◆ **Source material**
....

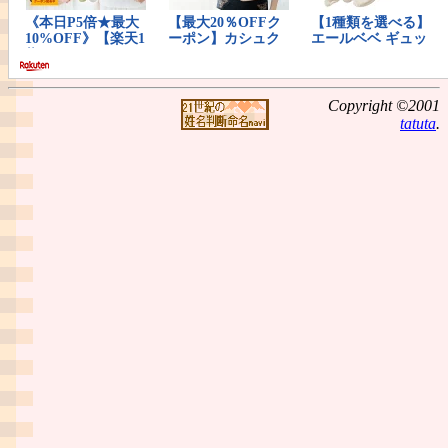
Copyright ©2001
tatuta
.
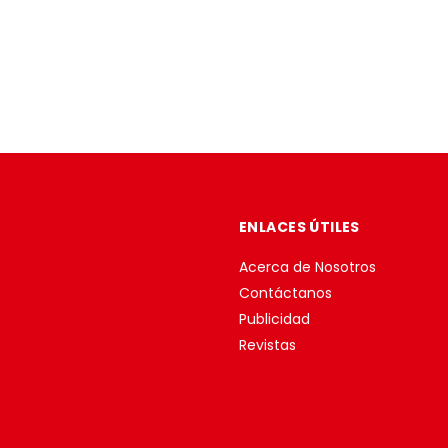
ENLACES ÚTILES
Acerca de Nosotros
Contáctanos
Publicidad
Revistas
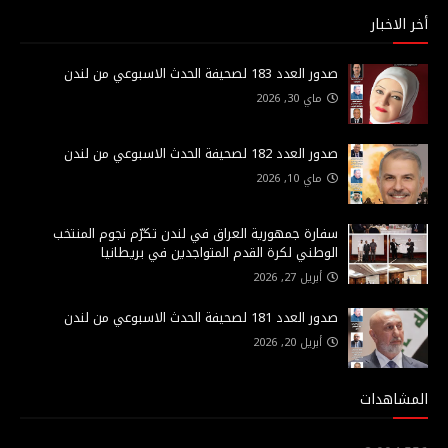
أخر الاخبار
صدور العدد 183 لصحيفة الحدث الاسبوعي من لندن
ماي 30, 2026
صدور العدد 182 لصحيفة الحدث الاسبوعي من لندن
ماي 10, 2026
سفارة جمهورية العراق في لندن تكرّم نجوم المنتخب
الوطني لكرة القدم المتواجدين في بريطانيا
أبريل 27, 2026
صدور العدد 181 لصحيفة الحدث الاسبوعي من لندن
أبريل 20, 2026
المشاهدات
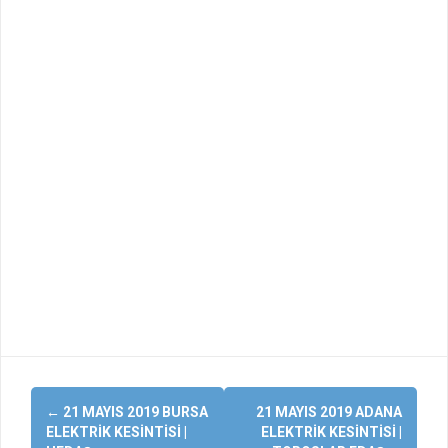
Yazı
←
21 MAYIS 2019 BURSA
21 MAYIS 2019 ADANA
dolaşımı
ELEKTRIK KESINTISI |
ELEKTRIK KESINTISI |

....

◆ **What to do**
Give back exactly, and only, the lines from the one holding "ماي 10, 2026" through the last line of the entries, with every picture omitted.

◆ **Reply to the task**
ماي 10, 2026
سفارة جمهورية العراق في لندن تكرّم نجوم المنتخب
الوطني لكرة القدم المتواجدين في بريطانيا
أبريل 27, 2026
صدور العدد 181 لصحيفة الحدث الاسبوعي من لندن
أبريل 20, 2026
المشاهدات
Yazı
←
21 MAYIS 2019 BURSA
21 MAYIS 2019 ADANA
dolaşımı
ELEKTRIK KESINTISI |
ELEKTRIK KESINTISI |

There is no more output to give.